INSTRUCTION A: In the passage on the morphable face model, how many persons new to the model did the bootstrapping algorithm select?

DOCUMENT EXTRACT:
+ + + + + + +

Therefore, the building of a strong morphable face model is essential for the difficult task of 3D
face recognition. However, adding data to a morphable model increases the computation costs
for both model fitting and face comparison. Therefore, we developed an automatic redundancy
check, which discriminates between new face data to add to the model and redundant face
data to reject. On the basis of the initial 16 scans, we selected a residual error threshold for the
automatic redundancy check. Then, we applied our bootstrapping algorithm to 277 UND scans.
Our bootstrapping algorithm successfully established full correspondence between these scans
and the initial morphable model, and selected 35 persons that were new to the model.
With our new bootstrapping algorithm, we are able to successfully update an initial face
model, which we use to produce more accurate fits to new scan data. The algorithm is fully
automatic, reuses initial face statistics, checks for redundancy, and retains the full correspon-
dence even in case of noisy scan data with holes. The algorithm successfully enhances the
neutral morphable face model with new (close to) neutral face scans. It should also apply to,
for instance, a surprised face model and surprised scans, but not to a neutral face model and
surprised scans. To establish correspondences among face scans with different expressions,
new automatic algorithms are required.

+ + + + + + +

DATA SUPPLIED:

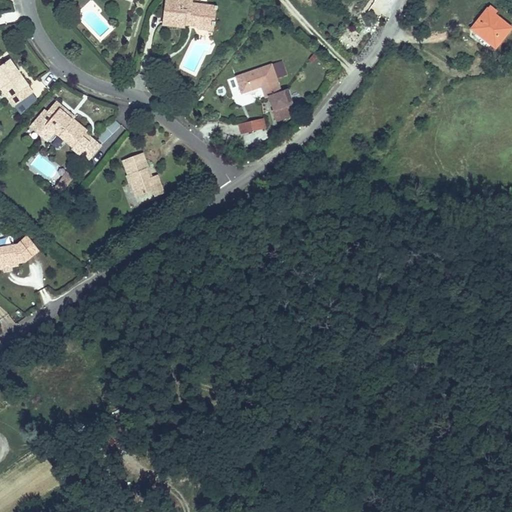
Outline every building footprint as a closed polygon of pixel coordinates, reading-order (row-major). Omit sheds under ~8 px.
[(202,22),(201,25),(203,26),(204,28),(218,31),(219,27),(221,28),(222,24),(221,23),(222,17),(212,15),(215,3),(202,0),(172,0),(168,22),(189,27),(190,22),(195,24),(196,20),(202,22)] [(212,15),(222,17),(223,9),(225,9),(226,5),(222,4),(215,3),(212,15)] [(490,9),(471,32),(493,51),(509,32),(493,18),(497,14),(490,9)] [(31,92),(12,65),(4,70),(0,65),(0,88),(12,105),(31,92)] [(276,69),(239,80),(245,98),(265,91),(269,103),(272,102),(277,116),(293,111),(289,97),(286,98),(276,69)] [(59,105),(56,109),(75,124),(76,123),(78,121),(59,105)] [(48,114),(34,131),(50,145),(58,136),(76,151),(74,154),(82,161),(93,147),(85,140),(88,137),(90,135),(76,123),(75,124),(56,109),(50,116),(48,114)] [(238,125),(241,137),(266,130),(263,118),(238,125)] [(93,147),(82,161),(89,167),(103,150),(88,137),(85,140),(93,147)] [(152,183),(150,179),(147,181),(145,177),(148,176),(150,170),(144,156),(123,163),(131,187),(134,186),(139,200),(155,195),(157,202),(166,199),(159,181),(152,183)] [(70,176),(66,181),(72,185),(76,181),(70,176)] [(72,185),(66,181),(58,192),(63,197),(72,185)] [(29,237),(23,242),(34,253),(39,249),(29,237)] [(34,253),(23,242),(21,244),(0,248),(0,268),(20,264),(19,262),(23,262),(34,253)] [(85,265),(88,270),(97,265),(93,260),(85,265)]
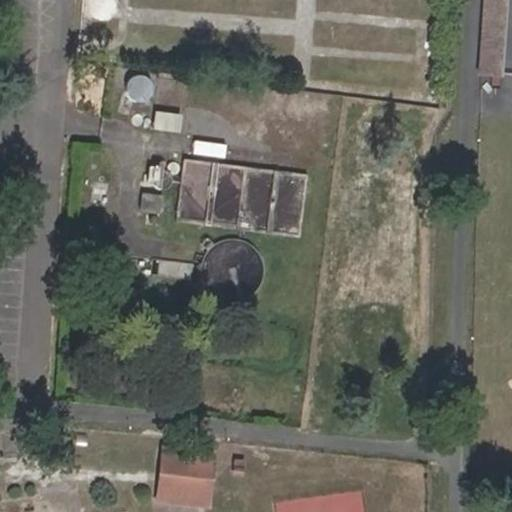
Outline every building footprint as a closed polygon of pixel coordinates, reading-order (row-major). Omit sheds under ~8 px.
[(511,77),(511,0),(501,0),(495,76),(511,77)] [(325,152),(333,94),(158,72),(150,130),(325,152)] [(146,74),(143,73),(139,73),(136,73),(133,74),(132,75),(130,77),(128,79),(127,81),(126,84),(126,87),(126,91),(127,93),(128,95),(130,97),(133,99),(137,100),(140,100),(143,99),(146,98),(147,96),(149,94),(150,93),(152,90),(152,87),(152,84),(151,81),(150,79),(148,76),(146,74)] [(187,158),(182,218),(304,229),(309,169),(187,158)] [(162,195),(143,193),(141,209),(161,211),(162,195)] [(163,457),(159,496),(204,501),(209,461),(163,457)] [(235,474),(244,475),(244,464),(235,464),(235,474)]
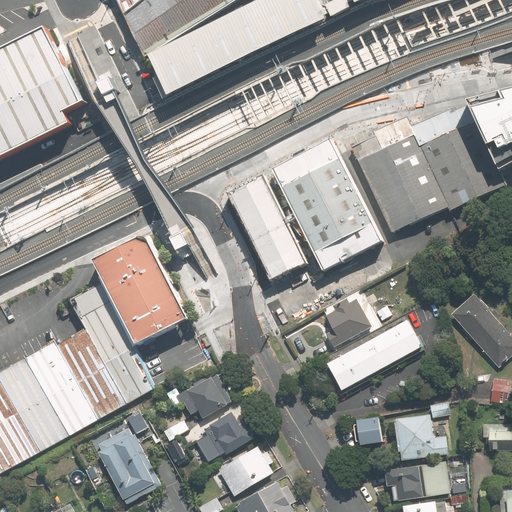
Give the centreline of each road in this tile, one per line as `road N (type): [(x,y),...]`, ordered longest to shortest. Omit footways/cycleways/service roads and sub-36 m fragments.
road 1 (residential): [(201,199),(225,242),(251,342),(350,511)]
road 2 (residential): [(511,77),(323,128),(201,199)]
road 3 (unclassified): [(0,286),(133,221),(201,199)]
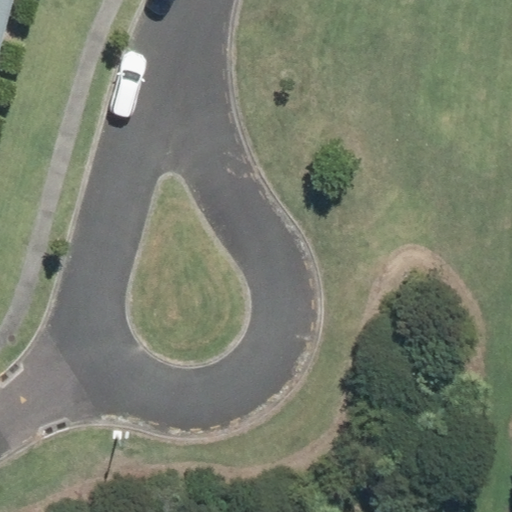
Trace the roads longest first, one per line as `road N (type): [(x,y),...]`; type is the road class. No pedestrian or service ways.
road 1 (residential): [(181,8),(198,122),(289,283),(272,359),(233,397),(141,402),(84,354)]
road 2 (residential): [(84,354),(110,223),(181,8)]
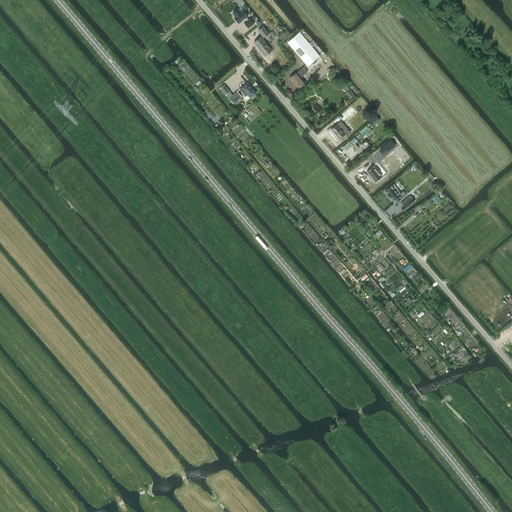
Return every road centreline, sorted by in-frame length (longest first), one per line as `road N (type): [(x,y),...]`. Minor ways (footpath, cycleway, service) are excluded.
road 1 (secondary): [(492,511),(57,0)]
road 2 (tertiary): [(511,367),(197,0)]
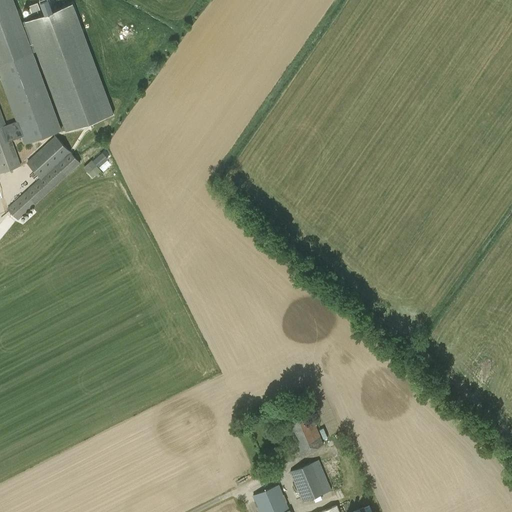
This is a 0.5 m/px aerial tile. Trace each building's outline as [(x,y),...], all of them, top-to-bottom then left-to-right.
[(25,142),(31,140),(33,145),(49,139),(47,134),(61,129),(13,0),(0,0),(0,74),(17,120),(5,124),(0,109),(0,171),(20,165),(11,140),(22,136),(25,142)] [(18,219),(80,162),(56,136),(27,162),(41,177),(7,208),(18,219)] [(102,152),(93,160),(99,166),(108,159),(102,152)] [(287,422),(300,453),(323,444),(310,412),(287,422)] [(319,459),(290,471),(303,501),(331,489),(319,459)] [(290,511),(279,483),(252,495),(259,511),(290,511)]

+ + + + + + +

INSTRUCTION B: In the records, substitute "in order of length" for "longest first" wherever it appears in the stretch from the line containing "Trace the roads" through the end of the records, leaving the rest unchanged. Give only that stretch, and leave out the pictures.

FULL OUTPUT A: 35

FULL OUTPUT B:
Trace the roads in order of length, one per line as `road N (type): [(x,y),...]`; type is the road class. No pedestrian or service ways.
road 1 (residential): [(181,8),(198,122),(289,283),(272,359),(233,397),(141,402),(84,354)]
road 2 (residential): [(84,354),(110,223),(181,8)]
Return every road centreline, sorted by in-frame length (in order of length), one per line as `road N (type): [(x,y),...]`. Minor ways (footpath, cycleway, service) are excluded.
road 1 (secondary): [(492,511),(57,0)]
road 2 (tertiary): [(511,367),(197,0)]
This is a 0.5 m/px aerial tile. Trace each building's outline as [(x,y),...], all of them, top-to-bottom then left-to-right.
[(25,142),(31,140),(33,145),(49,139),(47,134),(61,129),(13,0),(0,0),(0,74),(17,120),(5,124),(0,109),(0,171),(20,165),(11,140),(22,136),(25,142)] [(18,219),(80,162),(56,136),(27,162),(41,177),(7,208),(18,219)] [(102,152),(93,160),(99,166),(108,159),(102,152)] [(287,422),(300,453),(323,444),(310,412),(287,422)] [(319,459),(290,471),(303,501),(331,489),(319,459)] [(290,511),(279,483),(252,495),(259,511),(290,511)]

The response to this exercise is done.